Invitées au séminaire national, Fatima Rahmoun et Aube Mangin, professeures au collège Aimé Césaire, un établissement prioritaire du nord-est parisien, ne sont pas près de quitter l’EIST. « L’EIST nous permet de travailler dans de bonnes conditions », nous dit Fatima Rahmoun. « On a plus d’heures et des groupes d’élèves moins nombreux. Du coup on peut enseigner autrement, on faut vraiment des sciences. On a du temps pour réfléchir, manipuler, argumenter, rendre compte ». L’EIST privilégie la démarche d’investigation qui met les élèves en activité devant des problématiques. Lors du séminaire Fatima et Aube ont présenté avec leur collègue de technologie des travaux d’élèves sur les engrenages basés sur les recherches de Léonard de Vinci.

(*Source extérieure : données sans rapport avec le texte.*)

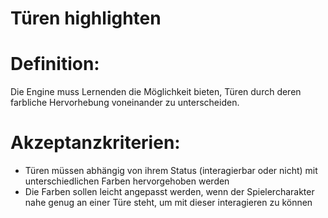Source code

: # Türen highlighten


# Definition:

Die Engine muss Lernenden die Möglichkeit bieten, Türen durch deren farbliche Hervorhebung voneinander zu unterscheiden.

# Akzeptanzkriterien:

- Türen müssen abhängig von ihrem Status (interagierbar oder nicht) mit unterschiedlichen Farben hervorgehoben werden
- Die Farben sollen leicht angepasst werden, wenn der Spielercharakter nahe genug an einer Türe steht, um mit dieser interagieren zu können

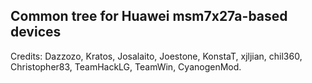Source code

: Common tree for Huawei msm7x27a-based devices
-------------------------------------------------------------------------------

Credits: Dazzozo, Kratos, Josalaito, Joestone, KonstaT, xjljian, chil360, Christopher83, TeamHackLG, TeamWin, CyanogenMod.
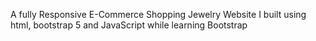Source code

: A fully Responsive E-Commerce Shopping Jewelry Website I built using html, bootstrap 5 and JavaScript while learning Bootstrap
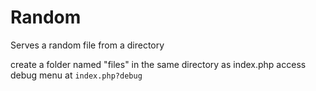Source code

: # Random
Serves a random file from a directory

create a folder named "files" in the same directory as index.php
access debug menu at `index.php?debug`
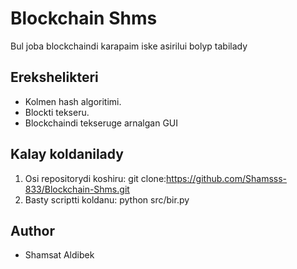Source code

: # Blockchain Shms
Bul joba blockchaindi karapaim iske asirilui bolyp tabilady

## Erekshelikteri
- Kolmen hash algoritimi.
- Blockti tekseru.
- Blockchaindi tekseruge arnalgan GUI

## Kalay koldanilady
1. Osi repositorydi koshiru:
git clone:https://github.com/Shamsss-833/Blockchain-Shms.git
2. Basty scriptti koldanu:
python src/bir.py
 

## Author
- Shamsat Aldibek

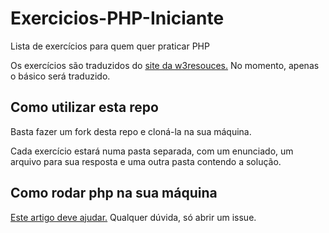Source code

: # Exercicios-PHP-Iniciante
Lista de exercícios para quem quer praticar PHP

Os exercícios são traduzidos do [site da w3resouces.](https://www.w3resource.com/php-exercises/php-basic-exercises.php) No momento, apenas o básico será traduzido.

## Como utilizar esta repo

Basta fazer um fork desta repo e cloná-la na sua máquina.

Cada exercício estará numa pasta separada, com um enunciado, um arquivo para sua resposta e uma outra pasta contendo a solução.

## Como rodar php na sua máquina

[Este artigo deve ajudar.](https://pt.stackoverflow.com/questions/361581/como-usar-o-php-na-linha-de-comando) Qualquer dúvida, só abrir um issue.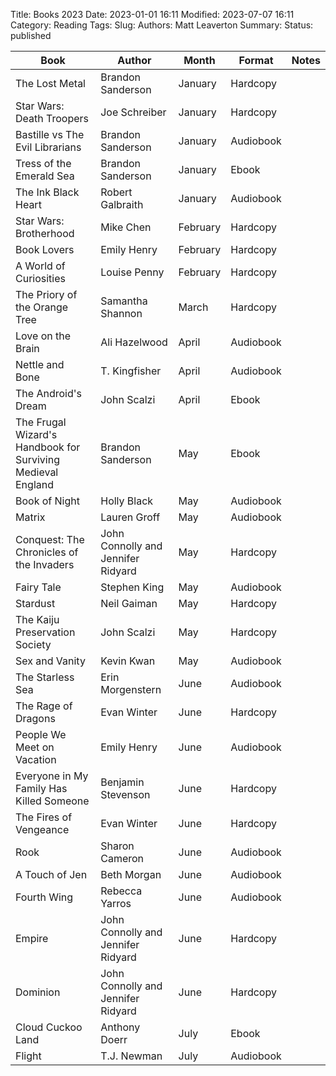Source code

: Title: Books 2023
Date: 2023-01-01 16:11
Modified: 2023-07-07 16:11
Category: Reading
Tags:
Slug:
Authors: Matt Leaverton
Summary:
Status: published

| Book                                                        | Author                             | Month    | Format    | Notes |
|-------------------------------------------------------------|------------------------------------|----------|-----------|-------|
| The Lost Metal                                              | Brandon Sanderson                  | January  | Hardcopy  |       |
| Star Wars: Death Troopers                                   | Joe Schreiber                      | January  | Hardcopy  |       |
| Bastille vs The Evil Librarians                             | Brandon Sanderson                  | January  | Audiobook |       |
| Tress of the Emerald Sea                                    | Brandon Sanderson                  | January  | Ebook     |       |
| The Ink Black Heart                                         | Robert Galbraith                   | January  | Audiobook |       |
| Star Wars: Brotherhood                                      | Mike Chen                          | February | Hardcopy  |       |
| Book Lovers                                                 | Emily Henry                        | February | Hardcopy  |       |
| A World of Curiosities                                      | Louise Penny                       | February | Hardcopy  |       |
| The Priory of the Orange Tree                               | Samantha Shannon                   | March    | Hardcopy  |       |
| Love on the Brain                                           | Ali Hazelwood                      | April    | Audiobook |       |
| Nettle and Bone                                             | T. Kingfisher                      | April    | Audiobook |       |
| The Android's Dream                                         | John Scalzi                        | April    | Ebook     |       |
| The Frugal Wizard's Handbook for Surviving Medieval England | Brandon Sanderson                  | May      | Ebook     |       |
| Book of Night                                               | Holly Black                        | May      | Audiobook |       |
| Matrix                                                      | Lauren Groff                       | May      | Audiobook |       |
| Conquest: The Chronicles of the Invaders                    | John Connolly and Jennifer Ridyard | May      | Hardcopy  |       |
| Fairy Tale                                                  | Stephen King                       | May      | Audiobook |       |
| Stardust                                                    | Neil Gaiman                        | May      | Hardcopy  |       |
| The Kaiju Preservation Society                              | John Scalzi                        | May      | Hardcopy  |       |
| Sex and Vanity                                              | Kevin Kwan                         | May      | Audiobook |       |
| The Starless Sea                                            | Erin Morgenstern                   | June     | Audiobook |       |
| The Rage of Dragons                                         | Evan Winter                        | June     | Hardcopy  |       |
| People We Meet on Vacation                                  | Emily Henry                        | June     | Audiobook |       |
| Everyone in My Family Has Killed Someone                    | Benjamin Stevenson                 | June     | Hardcopy  |       |
| The Fires of Vengeance                                      | Evan Winter                        | June     | Hardcopy  |       |
| Rook                                                        | Sharon Cameron                     | June     | Audiobook |       |
| A Touch of Jen                                              | Beth Morgan                        | June     | Audiobook |       |
| Fourth Wing                                                 | Rebecca Yarros                     | June     | Audiobook |       |
| Empire                                                      | John Connolly and Jennifer Ridyard | June     | Hardcopy  |       |
| Dominion                                                    | John Connolly and Jennifer Ridyard | June     | Hardcopy  |       |
| Cloud Cuckoo Land                                           | Anthony Doerr                      | July     | Ebook     |       |
| Flight                                                      | T.J. Newman                        | July     | Audiobook |       |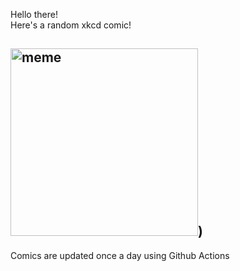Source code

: Hello there! <br>Here's a random xkcd comic!<br>
## <img src="https://imgs.xkcd.com/comics/seventies.png" alt="meme" width="300"/>)<br>
Comics are updated once a day using Github Actions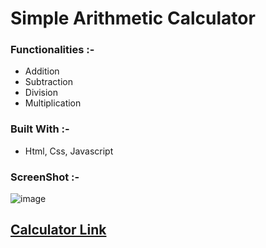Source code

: # Simple Arithmetic Calculator

### Functionalities :-

- Addition
- Subtraction
- Division
- Multiplication

### Built With :-

- Html, Css, Javascript

### ScreenShot :-

![image](https://user-images.githubusercontent.com/76911582/153572570-cfa2bdee-8048-4804-b13c-d4ceb2c2b676.png)


## [Calculator Link](./index.html)
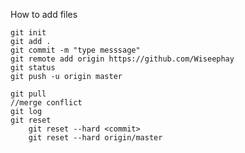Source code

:
How to add files

    git init
    git add .
    git commit -m "type messsage"
    git remote add origin https://github.com/Wiseephay
    git status
    git push -u origin master

    git pull
    //merge conflict
    git log
    git reset
        git reset --hard <commit>
        git reset --hard origin/master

« Au début, arriver à respecter toutes les disciplines, c’est compliqué », reconnait Fatima. « On risque d’en maltraiter une. Mais avec le temps on prend en charge mieux les différentes disciplines dans le projet. Mais ce n’est pas pour autant que les élèves y perdent. Les collègues nous disent qu’ils sont remarquables par leur curiosité, leur engagement et les compétences qu’ils ont acquises ». « On découvre les autres disciplines et c’est comme un sang neuf qui arrive au cerveau. A la fin on finit par envier la discipline de la collègue », affirme Aube.
Et les élèves ? « On travaille en investigation, dans un esprit de recherche en confrontation avec le réel. C’est difficile pour nos élèves de l’éducation prioritaire. La démarche exige un engagement réel, des capacités d’expression. On se rend mieux compte de leurs efforts ici, dans ce stage où on est mis dans la même posture qu’eux. »
Mais est-ce efficace ? Pour l’astronome et académicien Pierre Léna, la question ne se pose plus. « Il y a eu en 2011 une évaluation officielle de la DEPP (ministère de l’éducation nationale) qui montre qu’au niveau des contenus, les élèves qui suivent l’EIST en ont autant que leurs camarades. Sur le plan de la curiosité, de l’attitude envers les sciences, il y a beaucoup de progrès avec l’EIST. On reconnait d’ailleurs ces élèves bien après la 5ème ». Pour lui, « il est urgent de changer l’enseignement des sciences au collège. On sait qu’en fin de 3ème la majorité des jeunes ont perdu le gout des sciences. S’ils demandent à aller en série S, souvent ce n’est pas pour faire des sciences mais pour pouvoir accéder à telle ou telle école. Au final, on manque de scientifiques. On a une école bien faite mais qui ignore les changement dans les sciences et les technologies. Pour l’enseignement des lettres ce n’est peut-être pas grave. Mais pour l’enseignement des sciences ça veut dire que les apports du 20ème siècle restent ignorés ».
Aujourd’hui l’EIST est en progression mais reste ultra minoritaire. 129 collèges y participent, majoritairement en éducation prioritaire. Il n’y en avait que 53 en 2010-2011. Au total, l’EIST concerne 312 classes de 6ème et 26 de cinquième, ce qui est très peu. Certains collèges l’abandonnent. Pour X. Turion cela tient aux mutations qui font éclater les équipes. Mais aussi à la perte des heures de concertation que certaines académies ont supprimé. Tous les recteurs ne semblent pas également convaincus des bienfaits de l’EIST.